Еще в Москве он написал «Черновой вариант», который потом расходился в еврейском самиздате и название которого звучало мрачным предостережением всему беззаботному человечеству. Потом были и «Преображение еврея», и «У черного моря», и другие книги, вплоть до последней, «Шоа, или ядовитая триада», выхода которой он уже не дождался, - но именно после «Чернового варианта» его вовлеченность в еврейские дела стала такой, что переезд в Израиль стал как бы само собой разумеющимся, а после переезда так же само собой оказалось обратиться за работой именно в Яд-Вашем и именно в Зал Имен.

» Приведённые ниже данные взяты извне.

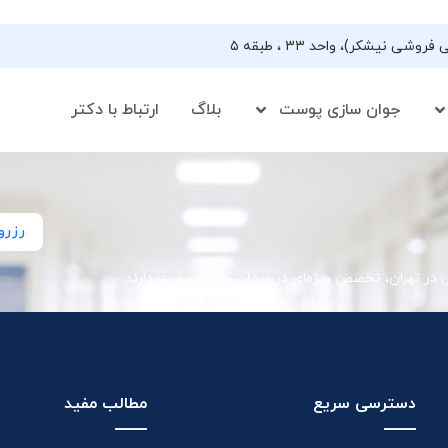
جوان سازی پوست
بلاگ
ارتباط با دکتر
رزرو
ی در تهران، تخصص ویژه‌ای در درمان جوش صورت دارند
دسترسی سریع
مطالب مفید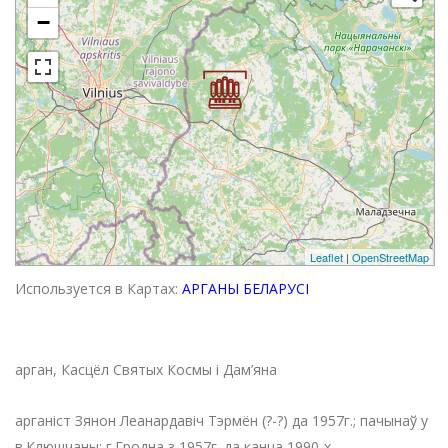
−
Leaflet
|
OpenStreetMap
Используется в Картах:
АРГАНЫ БЕЛАРУСІ
арган, Касцёл Святых Космы і Дам’яна
арганіст Зянон Леанардавіч Тэрмён (?-?) да 1957г.; пачынаў у
в.Клюшчаны; г.Гродна з 1957г. да канца 1990-х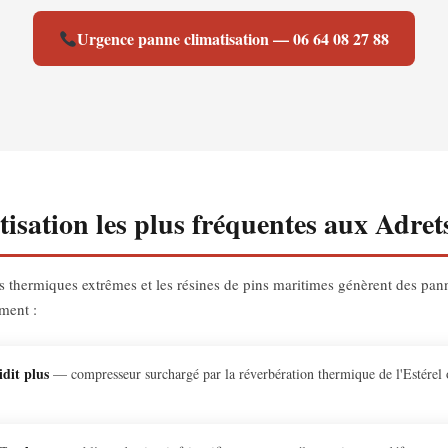
Urgence panne climatisation — 06 64 08 27 88
isation les plus fréquentes aux Adrets
ts thermiques extrêmes et les résines de pins maritimes génèrent des pan
ment :
idit plus
— compresseur surchargé par la réverbération thermique de l'Estérel ou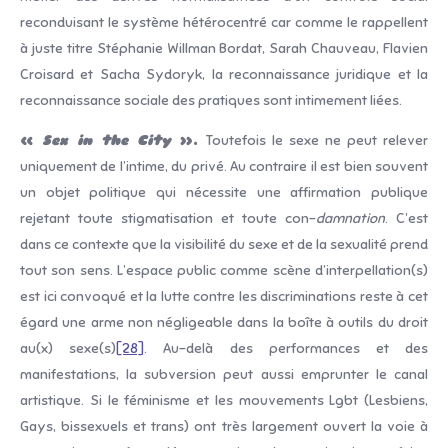
reconduisant le système hétérocentré car comme le rappellent
à juste titre Stéphanie Willman Bordat, Sarah Chauveau, Flavien
Croisard et Sacha Sydoryk, la reconnaissance juridique et la
reconnaissance sociale des pratiques sont intimement liées.
«
Sex in the City
».
Toutefois le sexe ne peut relever
uniquement de l’intime, du privé. Au contraire il est bien souvent
un objet politique qui nécessite une affirmation publique
rejetant toute stigmatisation et toute con-
damnation
. C’est
dans ce contexte que la visibilité du sexe et de la sexualité prend
tout son sens. L’espace public comme scène d’interpellation(s)
est ici convoqué et la lutte contre les discriminations reste à cet
égard une arme non négligeable dans la boîte à outils du droit
au(x) sexe(s)
[28]
. Au-delà des performances et des
manifestations, la subversion peut aussi emprunter le canal
artistique. Si le féminisme et les mouvements Lgbt (Lesbiens,
Gays, bissexuels et trans) ont très largement ouvert la voie à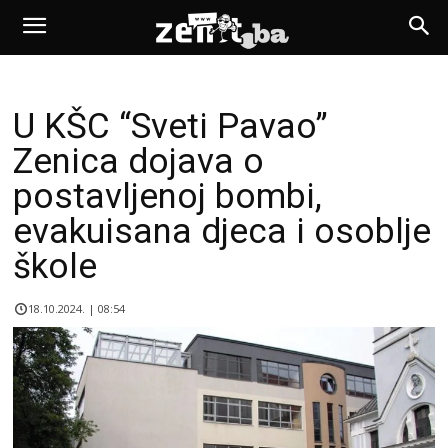
U KŠC “Sveti Pavao”
Zenica dojava o
postavljenoj bombi,
evakuisana djeca i osoblje
škole
18.10.2024. | 08:54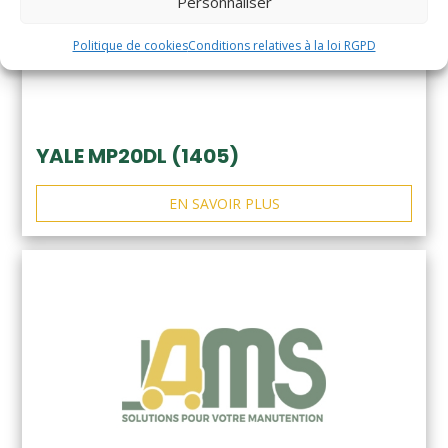
Personnaliser
Politique de cookies
Conditions relatives à la loi RGPD
YALE MP20DL (1405)
EN SAVOIR PLUS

Если был на свете человек, для которого эта страшная, по существу, работа стала не просто работой или службой, а всей жизнью, то он и оказался таким человеком. Ему мало было получить очередной опросный лист со скупыми данными о еще одном погибшем, но не увековеченном в памяти людской, в Зале Имен, в архивах Яд-Вашем, - он не просто вносил его в картотеку, но тут же списывался с приславшим этот лист человеком, выяснял детали и подробности, и многие из этих людей становились потом его корреспондентами на многие годы. Наверно, в этом сказывался также его писательский интерес, - но глубокое, идущее от сердца человеческое участие сказывалось наверняка. И еще – ответственность перед памятью о жертвах Катастрофы, какая-то высшая порядочность перед лицом мертвых.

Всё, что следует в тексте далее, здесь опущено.